Our National Security Indicator reveals how Americans, Congress, the Executive Branch, and a host of institutional players actually shape our current national security policy. This inside view from a retired military officer and lecturer at West Point, Col. Dan Smith, who also serves on our Advisory Board, identifies other potential lags in the military view of national security. These relate to prevention of threats and conflicts. These must be addressed via intelligence, diplomacy, treaty-making, surveillance, and verification most often involving allies and multilateral agencies including the United Nations. The U.S. has refused to ratify many UN treaties, including the Comprehensive Test Ban Treaty, the International Criminal Court, the Land Mine Treaty and the Anti-Ballistic Missile Treaty as well as the Comprehensive Elimination of All Forms of Discrimination Against Women (CEDAW) and the Kyoto Protocol.

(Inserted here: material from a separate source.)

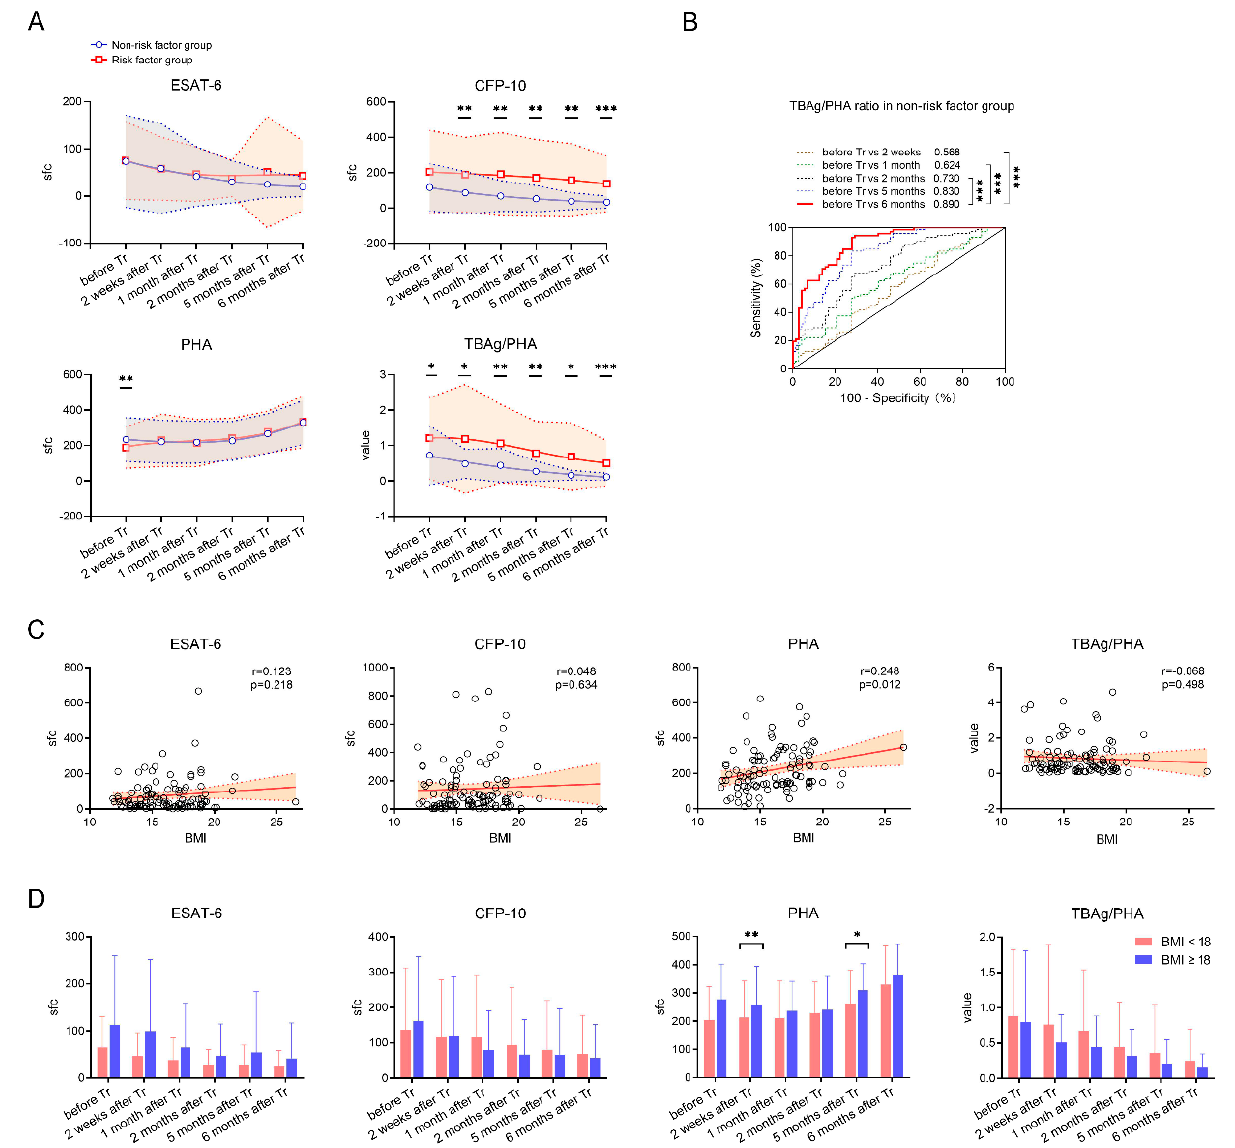
Figure 3. Classification groups in patients with successful treatment outcomes. ( A ) Dynamic analysis of the T-SPOT results in patients with and without risk factors after TB treatment. Data in each time point are expressed as mean ± SD (* p < 0.05, ** p < 0.01, and *** p < 0.001, between patients with and without risk factors in each time point). The smoothing cubic splines were fitted to the values of different parameters to summarize the overall trend. ( B ) Receiver operating characteristic analysis was performed for the TBAg/PHA ratio to determine threshold values for distinguishing between before treatment and after different time points of treatment. *** p < 0.001. ( C ) Correlation between T-SPOT results (ESAT − 6 sfc, CFP − 10 sfc, PHA sfc, and the TBAg/PHA ratio) and BMI in patients before treatment. ( D ) Bar graphs showing ESAT − 6 sfc, CFP − 10 sfc, PHA sfc, and the TBAg/PHA ratio in patients with BMI ≥ 18 and BMI < 18 at different time points after treatment. * p < 0.05, ** p < 0.01. ESAT − 6, early secreted antigenic target 6; CFP − 10, culture filtrate protein 10; PHA, phytohemagglutinin; sfc, spot-forming cells. TBAg/PHA, the ratio of TB-specific antigen to phytohemagglutinin. BMI, body mass index.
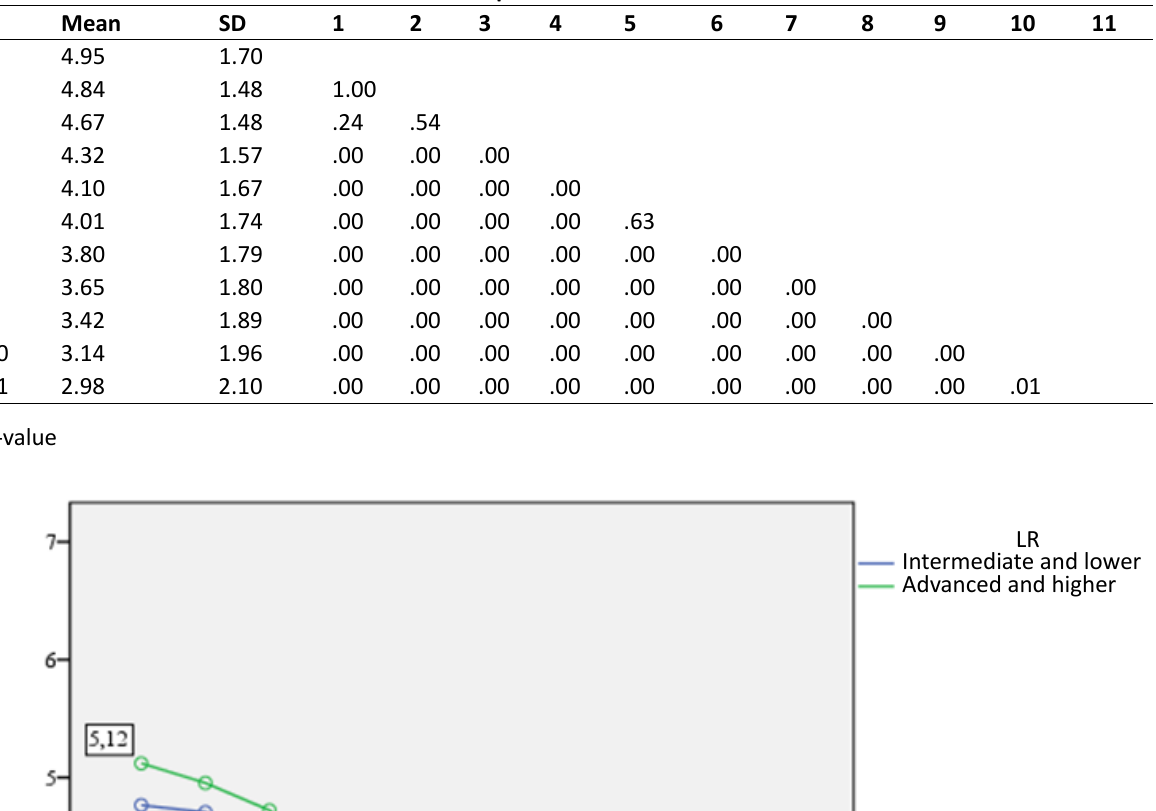
Table 2. ANOVA comparisons of visual quality perceptions of participants about chalk effect Variables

Short-changing anticipatory, preventive policies inevitably leads to more drastic, expensive military interventions such as those that might have been prevented in Bosnia, Kosovo, East Timor, and other trouble spots. Much in the news is the national security priority of reducing US dependence on foreign oil and the need to shift to domestic renewable energy and greater fuel-efficiency. Yet our indicator still shows an alarming drop-off in such preventive activities, (not only the increase in sales of gas-guzzling SUVs), but deteriorating U.S. embassy facilities, cuts to State Department diplomatic activities, pull-backs from international peace-keeping and surveillance operations with our allies and the United Nations. The Congress voted to pay $580 million of our $1 billion arrears owed to the UN after 9/11. Bush’s new US doctrine of “preemptive” strikes on other nations contravenes current international law, which only allows for self-defense as the justification for going to war with another nation. This heightened opposition to the US among our allies and caused new disarray in Europe and NATO. The public debate about the changing meaning of “national sovereignty,” and globalization will continue for years to come. Our National Security Indicator will provide an ongoing roadmap to clarify these issues, which are fundamentally linked to all other areas and indicators of our national life.